MSC: Bloomberg gets it wrong on MSC Gayane coke bust storyWritten by Nick Blenkey
Mediterranean Shipping Company (MSC) says it is “aware of” a mid-December 2022 Bloomberg media story about the 2019 incident in which the 10,766 TEU MSC Gayane became the largest vessel ever seized by U.S. Customs & Border Protection. The seizure came after the discovery of nearly 20 tons of cocaine, said to have a street value of $1.3 billion, aboard the vessel. The ship was subsequently released on bond after $10 million cash and a $40 million surety bond were paid by MSC and the vessel’s owner, JP Morgan Asset Management.
MSC says that most of the elements in the Bloomberg story have already been publicly reported during the 3 1⁄2 years since the incident and that its Victim Impact Statement related to the incident is filed in court.
MSC says that most of the elements in the Bloomberg story have already been publicly reported during the 3 1⁄2 years since the incident and MSC’s Victim Impact Statement related to the incident is filed in court.
The cocaine trade has been surging in recent years and this is an industry-wide issue, says MSC. All modes of transport, from ships to trucks, trains and planes, are subject to the threat of illicit trafficking and as long as consumption continues, supply through international drug cartels will persist.
“Shipping lines and their staff are neither mandated, resourced nor trained to confront the dangerous individuals who operate organized criminal organizations,” continues MSC.
“The traffickers behind the MSC Gayane incident used groundbreaking methods to smuggle their drugs and the operation could not have been foreseen or predicted by any honest shipping operator. MSC, like others in the liner shipping industry, remains firmly opposed to this illegal trade and actively takes steps to counter the criminals’ new techniques.
MSC strongly objects to Bloomberg’s headline claim that the subversion of a small number of seafarers from Montenegro, in what remain very specific circumstances, amounts to the ‘company’ being ‘infiltrated’ by a drugs cartel.
“Montenegro has a long tradition of seafaring. The majority of its crew are honest, good at their job and work hard to earn a living for themselves and their families. All contractors to MSC passed through a robust vetting procedure that included the U.S. C-1/D visa for all Montenegrins who would call at U.S. ports. While MSC’s precautionary response to the Gayane drug seizure was to reallocate its Montenegrin contractors away from shipping routes that are most vulnerable to drugs trafficking, the company takes issue with the article’s overall characterization of one country’s maritime workforce based on the emergence of a tiny minority of criminals among them.
“Unfortunately, there will always be individuals who can be corrupted by drugs traffickers – or, even more difficult to predict, decent people who will succumb to violent threats by dangerous criminals against them and their families. This is a human factor which is impossible for individual companies to control entirely.”
MSC says the 2019 incident was “certainly a wake-up call for the entire container shipping and logistics industry, given the elaborate nature of the underlying criminal activity.”
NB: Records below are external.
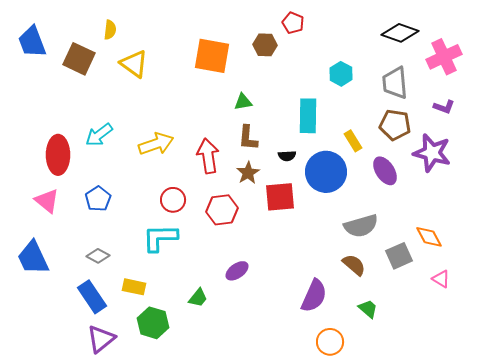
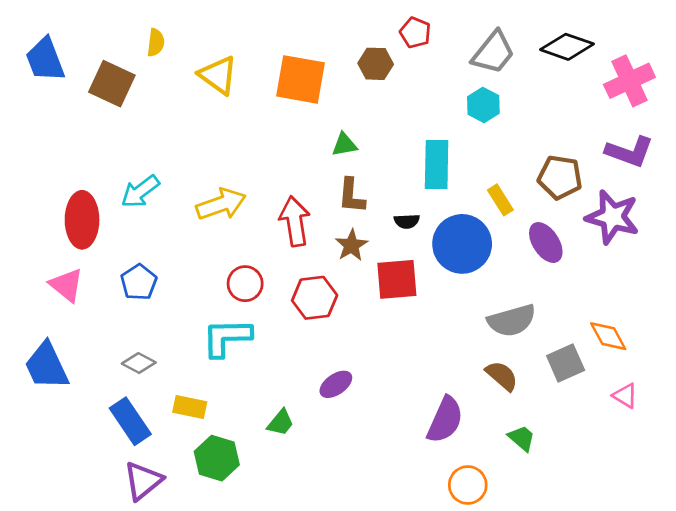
yellow triangle: (134, 64) -> (218, 75), moved
gray trapezoid: (395, 83) -> (493, 52), moved, turned -136
purple L-shape: (444, 107) -> (629, 152), size x1.6

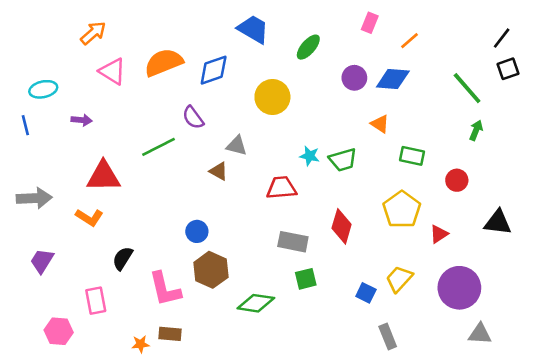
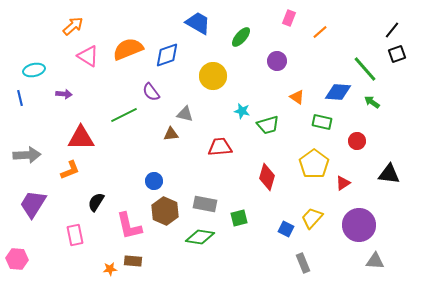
blue diamond: (393, 79) -> (338, 92), moved
green arrow: (476, 130) -> (372, 102), turned -77
cyan star: (310, 156) -> (242, 111), moved
brown triangle: (219, 171) -> (171, 134), turned -35
orange L-shape: (89, 217) -> (70, 170), turned -55
gray rectangle: (293, 242) -> (205, 204), moved
purple trapezoid: (42, 261) -> (33, 204), size x1.4
pink hexagon: (59, 331) -> (17, 259), moved

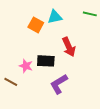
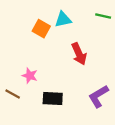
black rectangle: (46, 61) -> (53, 99), moved
purple L-shape: (59, 84) -> (99, 96), moved

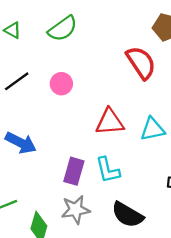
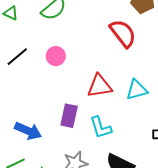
blue arrow: (21, 143) -> (28, 131), moved
purple rectangle: (74, 171) -> (69, 116), moved

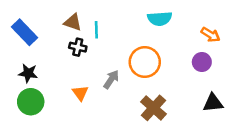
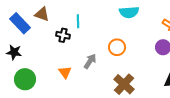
brown triangle: (73, 22) -> (42, 14), moved
orange circle: (145, 62) -> (117, 47), size x0.7
black star: (28, 73) -> (14, 52), moved

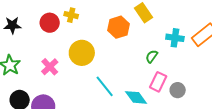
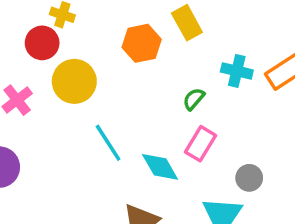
red circle: (50, 23) -> (42, 43), moved
gray circle: (178, 90) -> (249, 178), moved

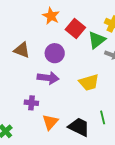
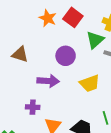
red square: (75, 28) -> (73, 17), moved
purple circle: (55, 53) -> (66, 56), moved

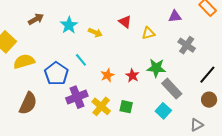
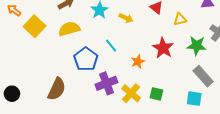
yellow semicircle: (24, 61) -> (69, 29), moved
green star: (156, 68) -> (197, 46), moved
red star: (132, 76) -> (163, 48), moved, size x1.5
cyan square: (163, 111) -> (194, 99), turned -35

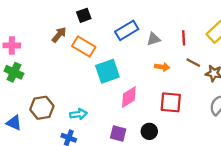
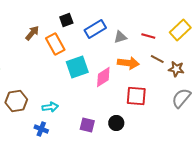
black square: (84, 15) -> (66, 20), moved
red line: (184, 38) -> (148, 36), turned -72
orange rectangle: (84, 47) -> (55, 44), turned 30
orange arrow: (162, 67) -> (128, 63), size x1.5
pink diamond: (129, 97) -> (103, 77), moved

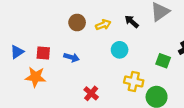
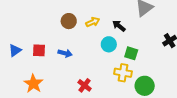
black arrow: (132, 22) -> (119, 26), moved
green square: (163, 61) -> (131, 53), moved
orange star: (36, 77) -> (33, 84), moved, turned 30

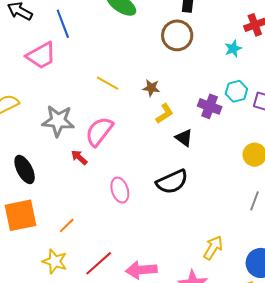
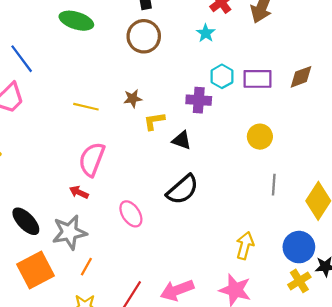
yellow L-shape: (165, 114) -> (154, 121), turned -140
gray star: (58, 121) -> (69, 232), moved

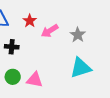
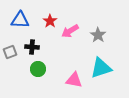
green circle: (13, 77) -> (38, 69), moved
pink triangle: (35, 80) -> (74, 80), moved

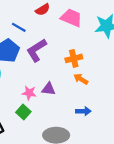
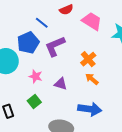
orange cross: (74, 58) -> (88, 59), turned -35
pink star: (29, 93) -> (36, 76), moved
blue arrow: (83, 111) -> (90, 109), size x1.6

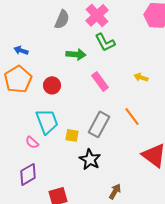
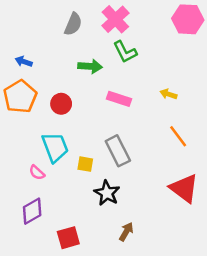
pink rectangle: (100, 81) -> (119, 99), turned -36
orange line: (132, 116) -> (178, 136), moved
gray rectangle: (99, 124) -> (118, 151), turned -55
brown arrow: (115, 191) -> (126, 232), moved

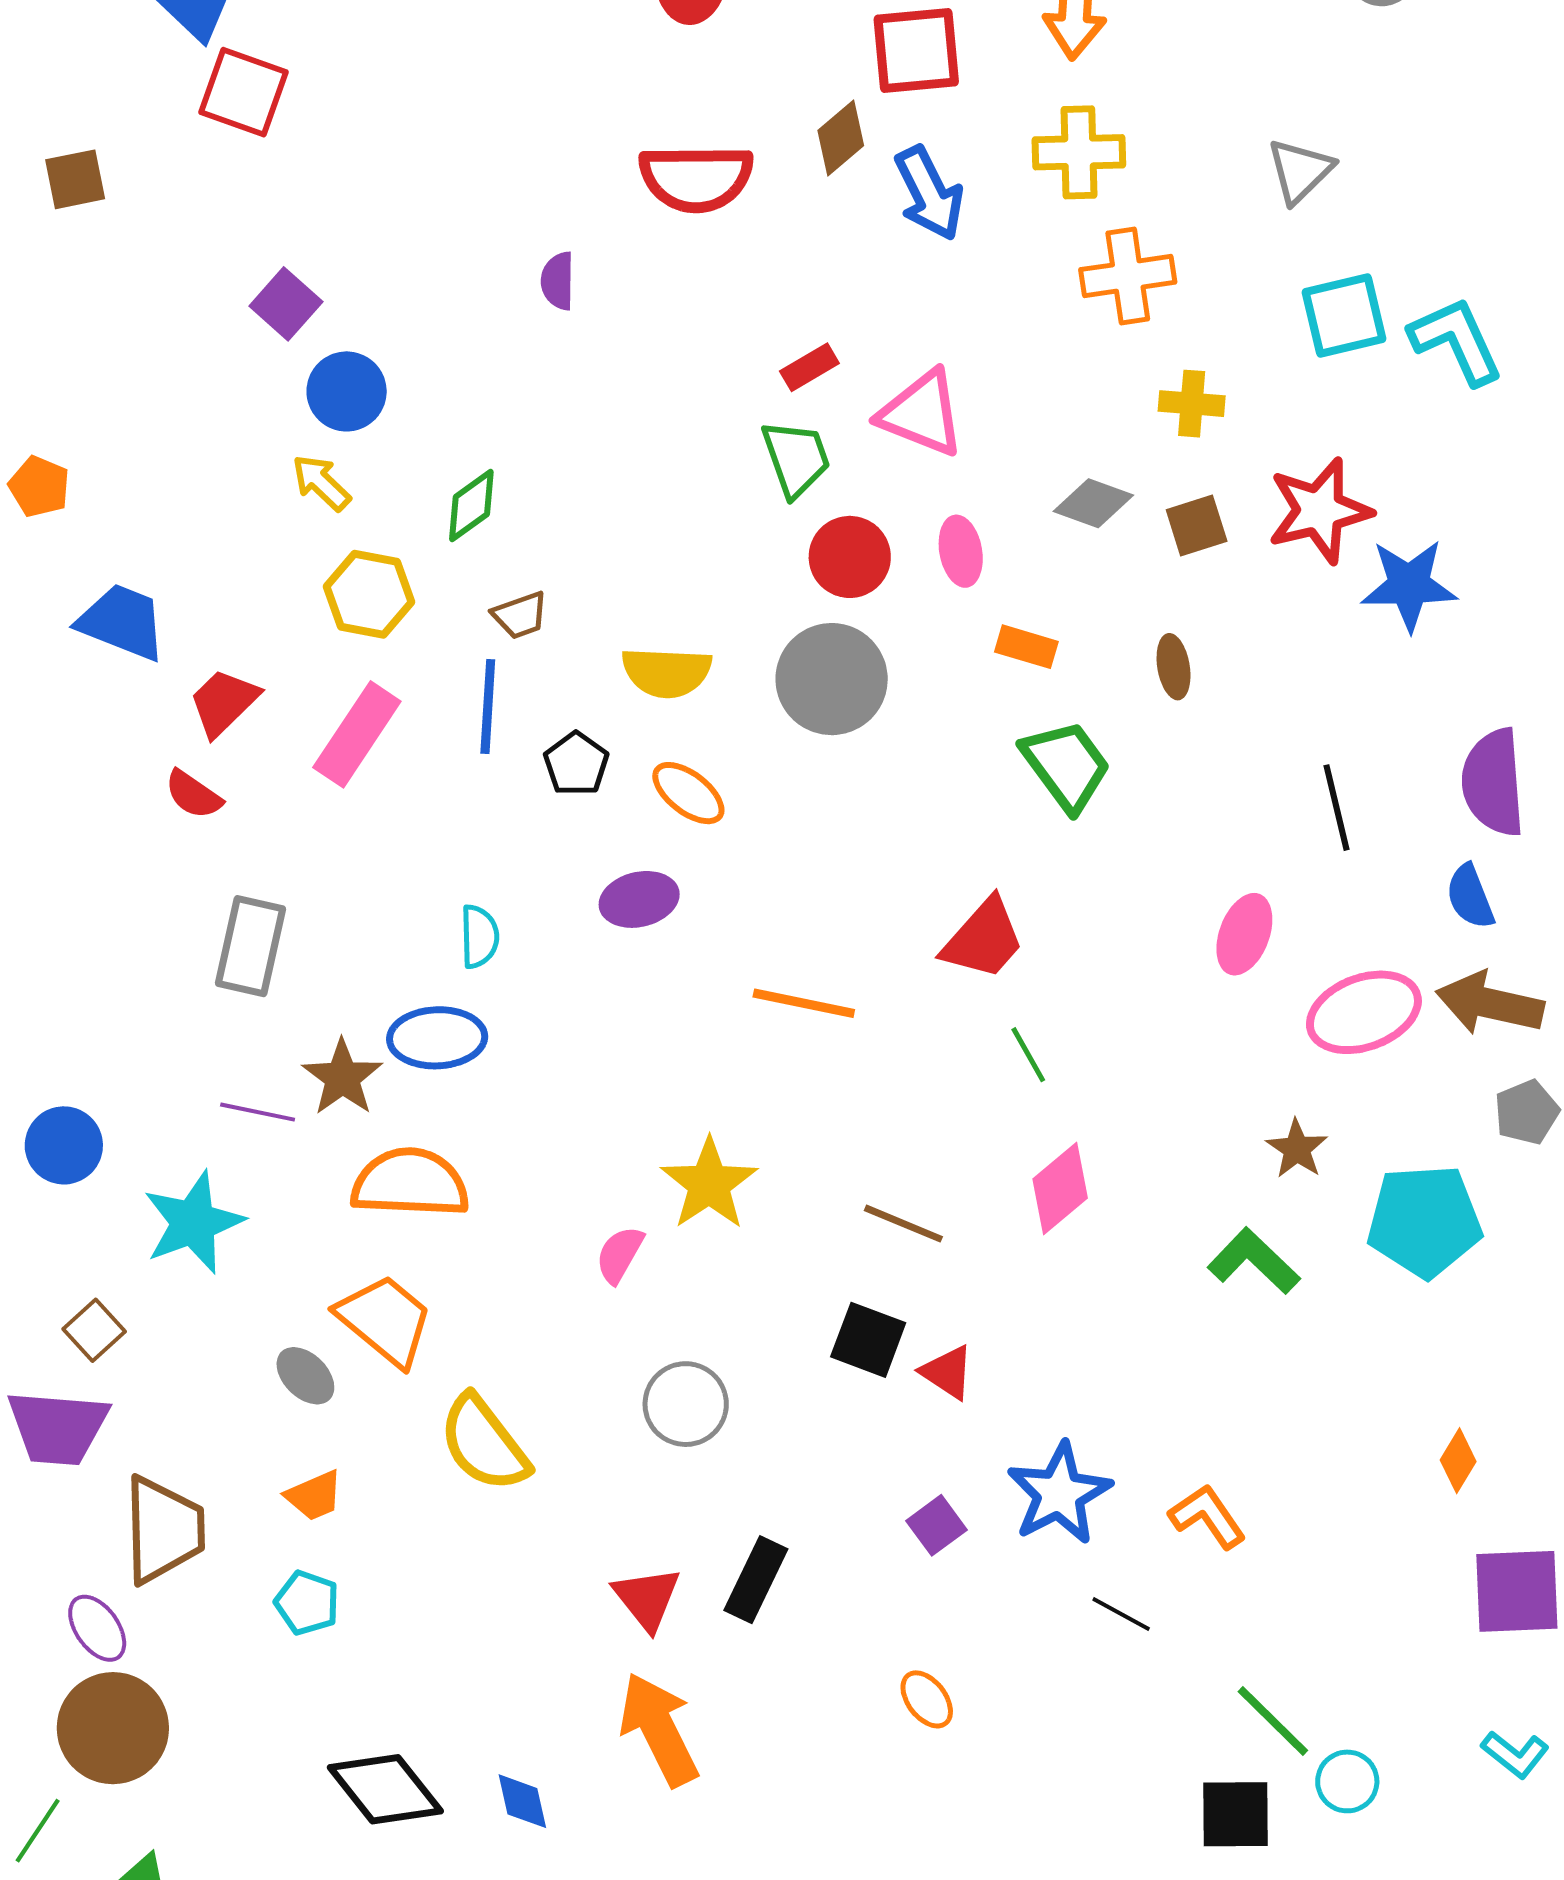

Since the Gayane incident, MSC has significantly intensified its own security efforts, investing far in excess of $50 million in 2022, and says there are now more than 50 different ways in which it seeks to detect potential illicit activity across major trade lanes, including state-of-the-art and proprietary technology based on artificial intelligence, in close cooperation with law enforcement bodies.
MSC notes that it will continue to constructively assist governments around the world wherever it can and remains an active partner of the U.S. C-TPAT (Customs-Trade Partnership Against Terrorism) initiative.